Importantly, the gross margin for crops grown with MaxSil was better than for those grown without. 

Compared to the two diatomite-based silicon products the plant available silicon (PAS) in MaxSil was 13-25-fold greater, which translated to lower application rates and costs.

These were the main conclusions reached by pre-eminent University of Western Australia soil and plant nutrition scientist, Professor Zed Rengel.

As a proven valuable plant nutrient, MaxSil has recently had its reputation enhanced by US lab tests, which have determined the fertiliser has much higher levels of PAS than previously thought, far ahead of its competitors, derived from calcium silicates, a waste product from steel works and diatomite, which comes from fossil shells and marine algae.

After a decade of research and development, MaxSil began producing commercial quantities of its silicon rich fertiliser for market from its new Brendale manufacturing plant in Brisbane in April.

MaxSil is novel in that it is made from recycled glass bottles, which when ground down gives it a much higher soluble silicon content than its competitors.

According to Professor Rengel in some crop trials of potatoes in northern Tasmania in 2011 and spinach in 2018, conducted by agronomy services provider, Serve-Ag, Tasmania, the yield increases following applications of MaxSil were shown to be statistically significant, thus providing a scientifically acceptable proof of efficacy of the product as a silicon fertiliser.

The Tasmanian spinach crop, which was harvested in August 2018, showed a significant increase in yield of the MaxSil treated area of 160kg a hectare. The grower estimated the value of the increase to be about $8000/ha. 

Professor Rengel said the MaxSil benefits of increased yield and quality in the field extended also to storage, with spinach leaves from the MaxSil treatment retaining freshness and greenness after a period of cold storage better than the leaves grown in the no-MaxSil control.  

In a 2010 potato field trial, which received 100kg a ha of the MaxSil variant used in the onion trials, the net financial benefit was assessed at more than $2000/ha. This was statistically significantly higher than in the treatment without MaxSil, Professor Rendel said. 

In a poppy trial conducted by Serve-Ag in 2010-11, MaxSil was applied over three hectares of an eight hectare poppy field, five ha of which constituted the control plot.

The result was an increased capsule yield of 23 per cent following an application of MaxSil at 100kg/ha. The net benefit, after input costs were deducted, was about $1000/ha.

In a 2010 cream gold onion variety field trial by Serve-Ag, a MaxSil predecessor variant, HumaSil was applied at 100 kg/ha. The crop was harvested in February 2011 and showed a 13pc yield increase in the treated areas over the control.

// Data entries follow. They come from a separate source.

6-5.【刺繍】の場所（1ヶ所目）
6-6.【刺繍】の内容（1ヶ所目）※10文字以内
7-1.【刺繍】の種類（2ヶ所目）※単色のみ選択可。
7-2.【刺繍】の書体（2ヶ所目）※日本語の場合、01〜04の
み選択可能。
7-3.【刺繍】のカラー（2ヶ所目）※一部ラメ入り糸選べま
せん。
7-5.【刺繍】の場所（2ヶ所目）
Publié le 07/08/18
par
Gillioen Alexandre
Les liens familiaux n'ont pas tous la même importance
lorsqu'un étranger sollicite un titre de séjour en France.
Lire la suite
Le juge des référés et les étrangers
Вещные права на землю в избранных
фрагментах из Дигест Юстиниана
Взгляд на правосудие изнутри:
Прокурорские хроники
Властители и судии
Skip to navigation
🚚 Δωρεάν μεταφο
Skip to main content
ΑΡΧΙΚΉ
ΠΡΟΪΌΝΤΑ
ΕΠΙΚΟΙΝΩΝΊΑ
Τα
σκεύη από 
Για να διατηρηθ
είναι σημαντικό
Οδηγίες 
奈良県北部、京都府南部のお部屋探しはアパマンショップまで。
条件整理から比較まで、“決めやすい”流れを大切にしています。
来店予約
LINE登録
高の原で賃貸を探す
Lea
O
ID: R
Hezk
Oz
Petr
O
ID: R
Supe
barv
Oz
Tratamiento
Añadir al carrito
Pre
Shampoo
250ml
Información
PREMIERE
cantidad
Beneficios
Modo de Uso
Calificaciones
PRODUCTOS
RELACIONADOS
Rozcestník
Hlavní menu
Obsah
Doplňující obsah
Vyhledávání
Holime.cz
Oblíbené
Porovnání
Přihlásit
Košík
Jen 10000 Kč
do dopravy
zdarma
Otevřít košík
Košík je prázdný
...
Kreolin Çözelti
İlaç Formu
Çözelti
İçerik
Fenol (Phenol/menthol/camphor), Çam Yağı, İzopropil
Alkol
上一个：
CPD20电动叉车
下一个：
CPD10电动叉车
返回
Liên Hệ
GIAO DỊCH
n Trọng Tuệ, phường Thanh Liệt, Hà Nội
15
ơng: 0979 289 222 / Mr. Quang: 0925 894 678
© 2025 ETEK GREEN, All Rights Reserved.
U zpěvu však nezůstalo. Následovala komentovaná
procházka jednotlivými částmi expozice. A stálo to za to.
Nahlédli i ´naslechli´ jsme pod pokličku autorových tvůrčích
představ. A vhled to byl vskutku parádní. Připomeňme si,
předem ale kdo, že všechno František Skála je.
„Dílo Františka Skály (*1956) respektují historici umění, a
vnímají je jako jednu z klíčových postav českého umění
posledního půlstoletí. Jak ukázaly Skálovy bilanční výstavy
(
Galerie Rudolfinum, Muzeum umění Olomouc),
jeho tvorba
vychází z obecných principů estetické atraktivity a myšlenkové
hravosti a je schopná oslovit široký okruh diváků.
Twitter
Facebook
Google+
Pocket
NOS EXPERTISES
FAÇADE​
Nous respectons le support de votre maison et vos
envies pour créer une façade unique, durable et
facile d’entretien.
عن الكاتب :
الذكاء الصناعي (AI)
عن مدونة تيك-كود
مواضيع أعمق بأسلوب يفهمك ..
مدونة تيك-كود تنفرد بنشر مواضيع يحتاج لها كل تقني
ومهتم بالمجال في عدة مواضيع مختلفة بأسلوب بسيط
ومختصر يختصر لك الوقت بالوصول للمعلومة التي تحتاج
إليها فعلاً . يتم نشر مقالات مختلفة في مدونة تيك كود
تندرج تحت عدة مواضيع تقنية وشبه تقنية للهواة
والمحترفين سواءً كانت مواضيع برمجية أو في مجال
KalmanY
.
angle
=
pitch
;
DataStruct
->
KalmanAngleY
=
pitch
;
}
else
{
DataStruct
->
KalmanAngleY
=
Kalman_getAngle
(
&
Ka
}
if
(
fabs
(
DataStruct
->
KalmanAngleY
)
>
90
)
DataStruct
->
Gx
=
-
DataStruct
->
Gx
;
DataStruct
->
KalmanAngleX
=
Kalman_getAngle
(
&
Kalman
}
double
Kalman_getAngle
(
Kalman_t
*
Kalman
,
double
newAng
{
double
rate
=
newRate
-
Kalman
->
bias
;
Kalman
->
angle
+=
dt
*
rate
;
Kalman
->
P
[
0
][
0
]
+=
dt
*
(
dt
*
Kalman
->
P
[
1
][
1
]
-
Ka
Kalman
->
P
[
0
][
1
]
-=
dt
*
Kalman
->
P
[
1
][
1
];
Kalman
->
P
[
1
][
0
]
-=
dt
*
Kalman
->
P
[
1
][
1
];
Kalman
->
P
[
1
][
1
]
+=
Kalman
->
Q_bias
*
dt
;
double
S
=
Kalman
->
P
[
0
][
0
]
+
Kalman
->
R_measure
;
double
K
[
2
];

This was largely attributed to a greater weight in the small onion grades which attract a premium price. The net benefit after deducting costs was assessed by Serve-Ag at more than $1000/ha.

In most of the trials Professor Rengel said there was a nominal increase in yield and marketable yield in the case of vegetables, in the treatment with MaxSil fertilisation and grower standard practice (GSP), compared with the GSP fertilisation only. MaxSil fertilisation in 2021 was also found to increase the quality of products.  

Professor Rengel determined that the application of MaxSil frequently resulted in statistically significant increases in the quality of agricultural products for example decreased weight of undersized potato tubers in northern Tasmania, increased poppy capsule weight per hectare, and increased yield of small-sized onion bulbs with excellent commercial value, which increased marketable yield and thus the farmers’ income.

Overall, he said, MaxSil treatments were shown to be statistically significant, thus providing a scientifically acceptable proof of its efficacy as a Si  (silicon) fertiliser.